Halbuki İzmir Büyükşehir Belediyesi’nin hafriyat ve inşaat atıkları için döküm alanları var. Urla Belediyesi de dileyene tadilat sırasında molozların konulabileceği konteynerler veriyor.
Bu konuda Orman Genel Müdürlüğü ve yerel yönetimler mutlaka kontrolleri sıklaştırmalı, dökülen atıkları inceleyip, bölgedeki inşaatlarla, tadilat yapılan evlerden karşılaştırmalı numuneler alıp, gereken cezayı kesmeli.
Fakat kusuru öncelikle kendimizde aramalıyız.
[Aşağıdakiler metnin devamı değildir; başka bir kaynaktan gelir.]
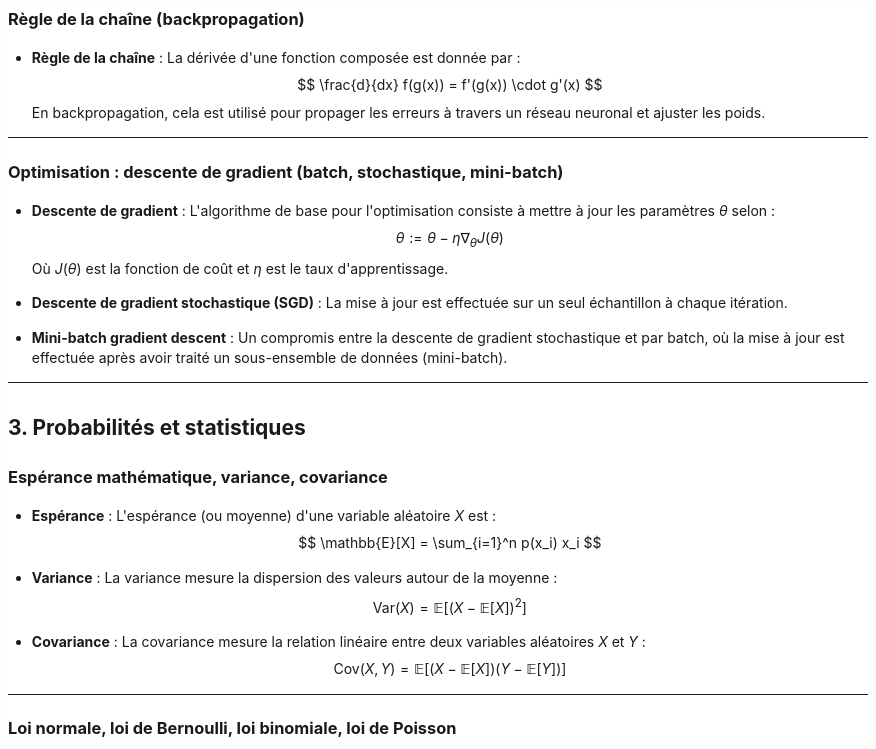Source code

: 
### Règle de la chaîne (backpropagation)

- **Règle de la chaîne** : La dérivée d'une fonction composée est donnée par :  
  $$
  \frac{d}{dx} f(g(x)) = f'(g(x)) \cdot g'(x)
  $$
  En backpropagation, cela est utilisé pour propager les erreurs à travers un réseau neuronal et ajuster les poids.

---

### Optimisation : descente de gradient (batch, stochastique, mini-batch)

- **Descente de gradient** : L'algorithme de base pour l'optimisation consiste à mettre à jour les paramètres $\theta$ selon :  
  $$
  \theta := \theta - \eta \nabla_\theta J(\theta)
  $$
  Où $J(\theta)$ est la fonction de coût et $\eta$ est le taux d'apprentissage.

- **Descente de gradient stochastique (SGD)** : La mise à jour est effectuée sur un seul échantillon à chaque itération.  
- **Mini-batch gradient descent** : Un compromis entre la descente de gradient stochastique et par batch, où la mise à jour est effectuée après avoir traité un sous-ensemble de données (mini-batch).

---

## 3. Probabilités et statistiques

### Espérance mathématique, variance, covariance

- **Espérance** : L'espérance (ou moyenne) d'une variable aléatoire $X$ est :  
  $$
  \mathbb{E}[X] = \sum_{i=1}^n p(x_i) x_i
  $$

- **Variance** : La variance mesure la dispersion des valeurs autour de la moyenne :  
  $$
  \text{Var}(X) = \mathbb{E}[(X - \mathbb{E}[X])^2]
  $$

- **Covariance** : La covariance mesure la relation linéaire entre deux variables aléatoires $X$ et $Y$ :  
  $$
  \text{Cov}(X, Y) = \mathbb{E}[(X - \mathbb{E}[X])(Y - \mathbb{E}[Y])]
  $$

---

### Loi normale, loi de Bernoulli, loi binomiale, loi de Poisson
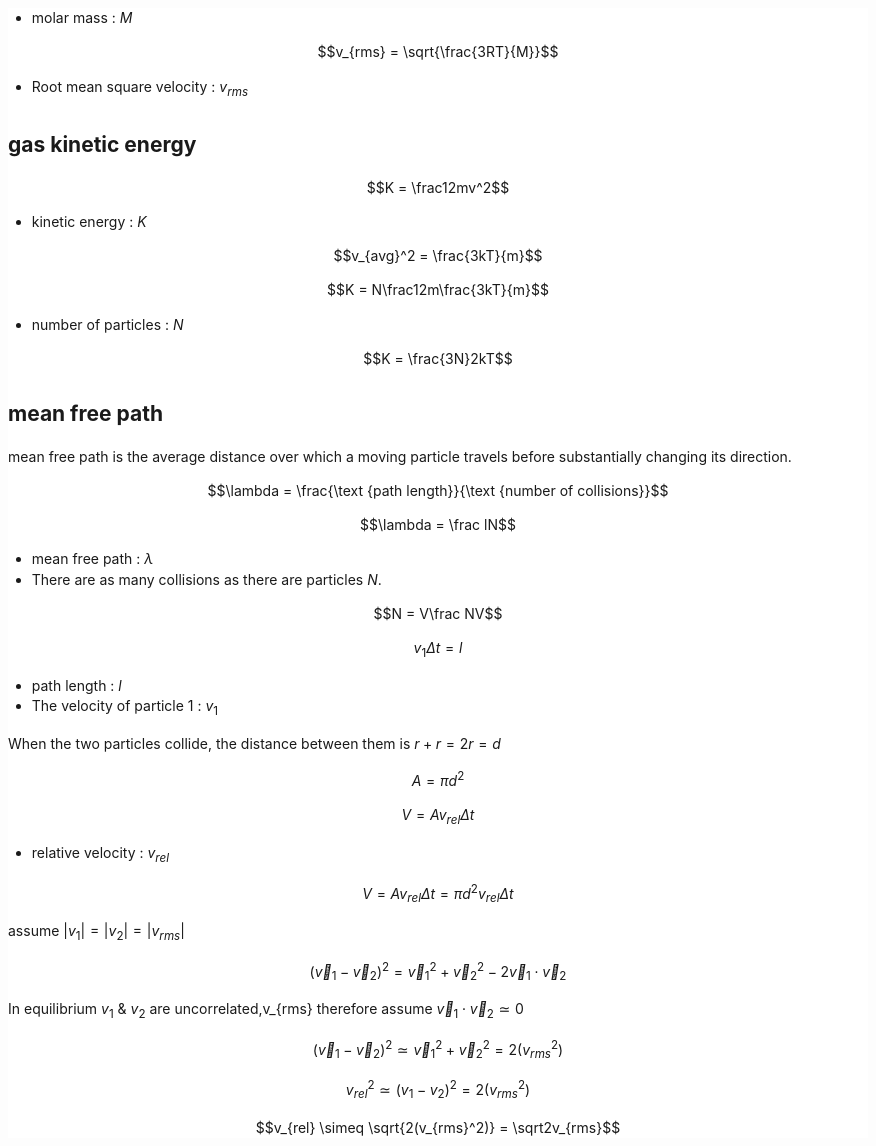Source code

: * molar mass : $M$

$$v_{rms} = \sqrt{\frac{3RT}{M}}$$

* Root mean square velocity : $v_{rms}$

## gas kinetic energy

$$K = \frac12mv^2$$

* kinetic energy : $K$

$$v_{avg}^2 = \frac{3kT}{m}$$

$$K = N\frac12m\frac{3kT}{m}$$

* number of particles : $N$

$$K = \frac{3N}2kT$$

## mean free path

mean free path is the average distance over which a moving particle travels before substantially changing its direction.

$$\lambda = \frac{\text {path length}}{\text {number of collisions}}$$

$$\lambda = \frac lN$$

* mean free path : $\lambda$
* There are as many collisions as there are particles $N$.

$$N = V\frac NV$$

$$v_{1}\Delta t = l$$

* path length : $l$
* The velocity of particle 1 : $v_1$

When the two particles collide, the distance between them is $r+r = 2r = d$

$$A = \pi d^2$$

$$V = Av_{rel}\Delta t$$

* relative velocity : $v_{rel}$

$$V = Av_{rel}\Delta t = \pi d^2v_{rel}\Delta t$$

assume $|v_1| = |v_2| = |v_{rms}|$

$$(\vec v_1-\vec v_2)^2 = \vec v_1^2+\vec v_2^2-2\vec v_1\cdot \vec v_2$$

In equilibrium $v_1$ & $v_2$ are uncorrelated,v_{rms} therefore assume $\vec v_1\cdot \vec v_2 \simeq 0$

$$(\vec v_1-\vec v_2)^2 \simeq \vec v_1^2+\vec v_2^2 = 2(v_{rms}^2)$$

$$v_{rel}^2 \simeq (v_1-v_2)^2 = 2(v_{rms}^2)$$

$$v_{rel} \simeq \sqrt{2(v_{rms}^2)} = \sqrt2v_{rms}$$
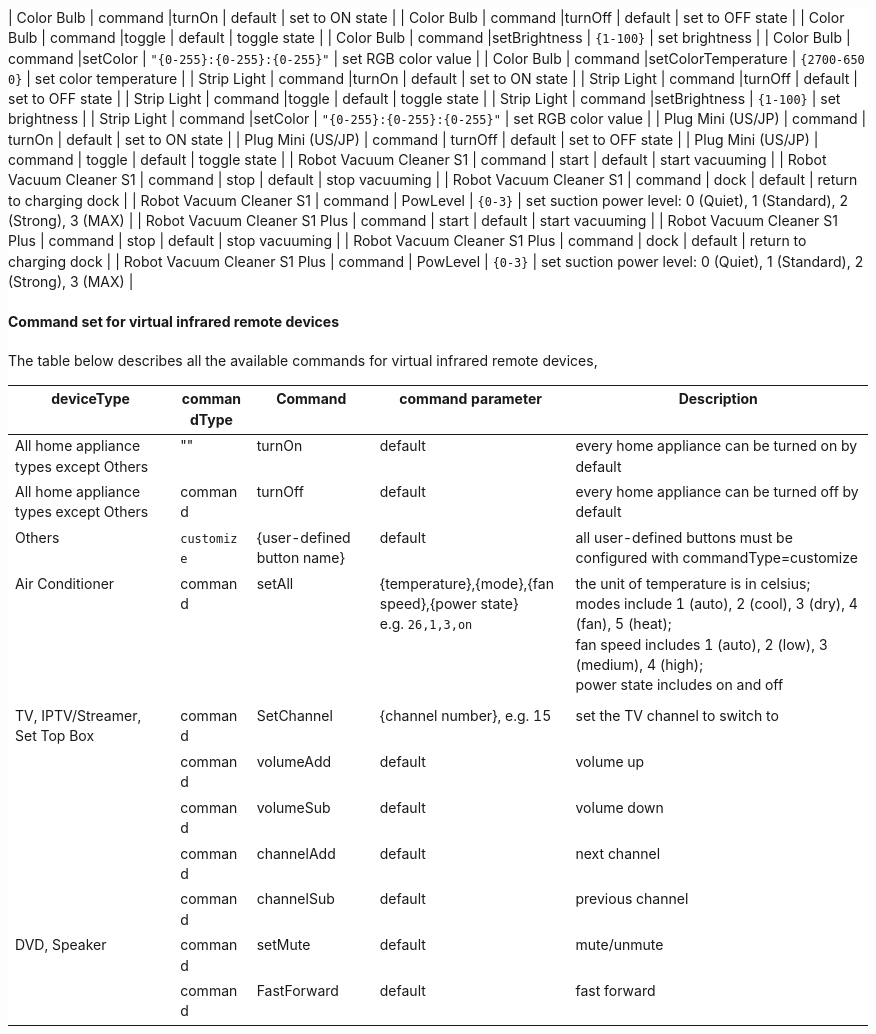 | Color Bulb | command |turnOn | default | set to ON state |
| Color Bulb | command |turnOff | default | set to OFF state |
| Color Bulb | command |toggle | default | toggle state |
| Color Bulb | command |setBrightness | `{1-100}` | set brightness |
| Color Bulb | command |setColor | `"{0-255}:{0-255}:{0-255}"` | set RGB color value |
| Color Bulb | command |setColorTemperature | `{2700-6500}` | set color temperature |
| Strip Light | command |turnOn | default | set to ON state |
| Strip Light | command |turnOff | default | set to OFF state |
| Strip Light | command |toggle | default | toggle state |
| Strip Light | command |setBrightness | `{1-100}` | set brightness |
| Strip Light | command |setColor | `"{0-255}:{0-255}:{0-255}"` | set RGB color value |
| Plug Mini (US/JP) | command | turnOn | default | set to ON state |
| Plug Mini (US/JP) | command | turnOff | default | set to OFF state |
| Plug Mini (US/JP) | command | toggle | default | toggle state |
| Robot Vacuum Cleaner S1 | command | start | default | start vacuuming |
| Robot Vacuum Cleaner S1 | command | stop | default | stop vacuuming |
| Robot Vacuum Cleaner S1 | command | dock | default | return to charging dock |
| Robot Vacuum Cleaner S1 | command | PowLevel | `{0-3}` | set suction power level: 0 (Quiet), 1 (Standard), 2 (Strong), 3 (MAX) |
| Robot Vacuum Cleaner S1 Plus | command | start | default | start vacuuming |
| Robot Vacuum Cleaner S1 Plus | command | stop | default | stop vacuuming |
| Robot Vacuum Cleaner S1 Plus | command | dock | default | return to charging dock |
| Robot Vacuum Cleaner S1 Plus | command | PowLevel | `{0-3}` | set suction power level: 0 (Quiet), 1 (Standard), 2 (Strong), 3 (MAX) |

#### Command set for virtual infrared remote devices

The table below describes all the available commands for virtual infrared remote devices,

| deviceType                             | commandType | Command                    | command parameter                                            | Description                                                  |
| -------------------------------------- | ----------- | -------------------------- | ------------------------------------------------------------ | ------------------------------------------------------------ |
| All home appliance types except Others | ""          | turnOn                     | default                                                      | every home appliance can be turned on by default             |
| All home appliance types except Others | command     | turnOff                    | default                                                      | every home appliance can be turned off by default            |
| Others                                 | `customize` | {user-defined button name} | default                                                      | all user-defined buttons must be configured with commandType=customize |
| Air Conditioner                        | command     | setAll                     | {temperature},{mode},{fan speed},{power state}<br />e.g. `26,1,3,on` | the unit of temperature is in celsius; <br />modes include 1 (auto), 2 (cool), 3 (dry), 4 (fan), 5 (heat); <br />fan speed includes 1 (auto), 2 (low), 3 (medium), 4 (high); <br />power state includes on and off |
|                                        |             |                            |                                                              |                                                              |
| TV, IPTV/Streamer,  Set Top Box         | command     | SetChannel                 | {channel number}, e.g. 15                                | set the TV channel to switch to                              ||                                        | command     | setMute                    | default                                                      | mute/unmute                                                  |
|                                        | command     | volumeAdd                  | default                                                      | volume up                                                    |
|                                        | command     | volumeSub                  | default                                                      | volume down                                                  |
|                                        | command     | channelAdd                 | default                                                      | next channel                                                 |
|                                        | command     | channelSub                 | default                                                      | previous channel                                             |
| DVD, Speaker                           | command     | setMute                    | default                                                      | mute/unmute                                                  |
|                                        | command     | FastForward                | default                                                      | fast forward                                                 |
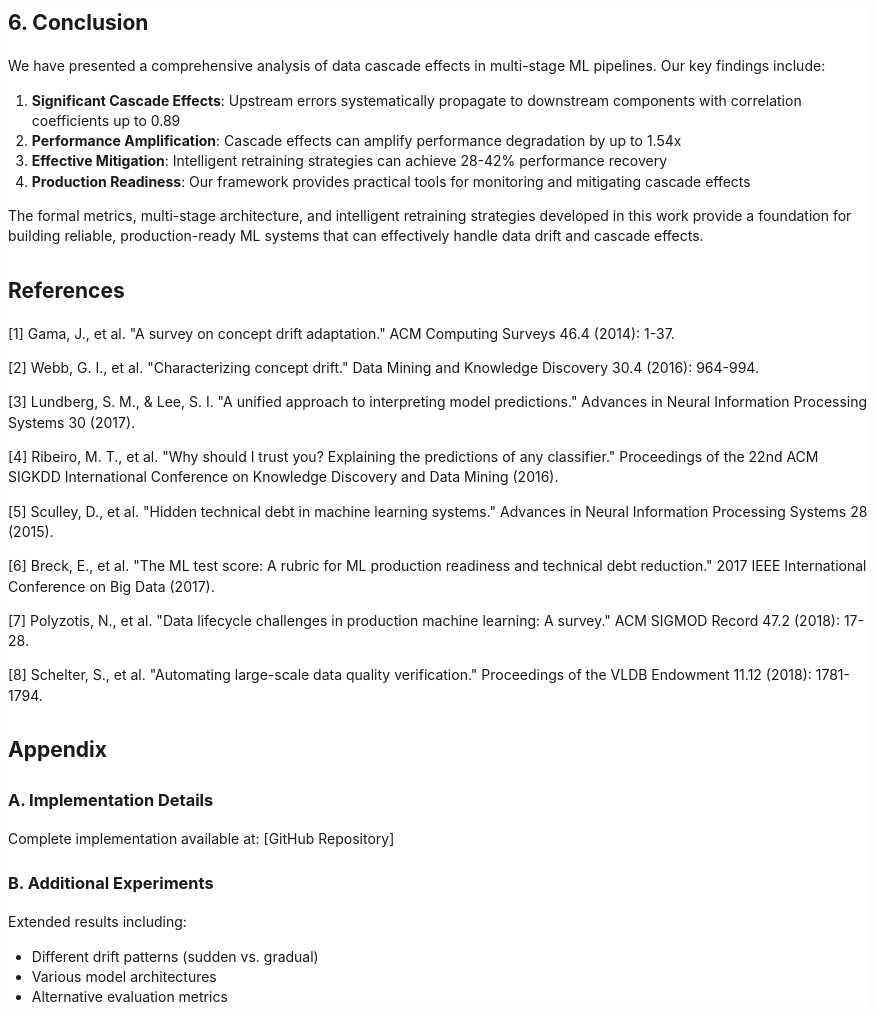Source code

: ## 6. Conclusion

We have presented a comprehensive analysis of data cascade effects in multi-stage ML pipelines. Our key findings include:

1. **Significant Cascade Effects**: Upstream errors systematically propagate to downstream components with correlation coefficients up to 0.89
2. **Performance Amplification**: Cascade effects can amplify performance degradation by up to 1.54x
3. **Effective Mitigation**: Intelligent retraining strategies can achieve 28-42% performance recovery
4. **Production Readiness**: Our framework provides practical tools for monitoring and mitigating cascade effects

The formal metrics, multi-stage architecture, and intelligent retraining strategies developed in this work provide a foundation for building reliable, production-ready ML systems that can effectively handle data drift and cascade effects.

## References

[1] Gama, J., et al. "A survey on concept drift adaptation." ACM Computing Surveys 46.4 (2014): 1-37.

[2] Webb, G. I., et al. "Characterizing concept drift." Data Mining and Knowledge Discovery 30.4 (2016): 964-994.

[3] Lundberg, S. M., & Lee, S. I. "A unified approach to interpreting model predictions." Advances in Neural Information Processing Systems 30 (2017).

[4] Ribeiro, M. T., et al. "Why should I trust you? Explaining the predictions of any classifier." Proceedings of the 22nd ACM SIGKDD International Conference on Knowledge Discovery and Data Mining (2016).

[5] Sculley, D., et al. "Hidden technical debt in machine learning systems." Advances in Neural Information Processing Systems 28 (2015).

[6] Breck, E., et al. "The ML test score: A rubric for ML production readiness and technical debt reduction." 2017 IEEE International Conference on Big Data (2017).

[7] Polyzotis, N., et al. "Data lifecycle challenges in production machine learning: A survey." ACM SIGMOD Record 47.2 (2018): 17-28.

[8] Schelter, S., et al. "Automating large-scale data quality verification." Proceedings of the VLDB Endowment 11.12 (2018): 1781-1794.

## Appendix

### A. Implementation Details

Complete implementation available at: [GitHub Repository]

### B. Additional Experiments

Extended results including:
- Different drift patterns (sudden vs. gradual)
- Various model architectures
- Alternative evaluation metrics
Aldığı eve milyonlarca lira para dökerek tadilat yapan bizler, anlaştığımız müteahhit, taşeron, usta her kimse aramızda düzenlediğimiz sözleşmemizde çıkan molozların belediye atık alanına dökülmesine yönelik bir madde eklemiyoruz. Veya böyle bir madde eklediysek de takibini yapmıyor, döküm makbuzunu istemiyoruz. Güzelbahçe Yelki’deki Büyükşehir’e ait depo alanında kamyonetlerden 160, kamyonlardan 240 lirası alınıyor. İnşaat için, tadilat için harcanan milyonların yanında bu paranın lafı olmamalı!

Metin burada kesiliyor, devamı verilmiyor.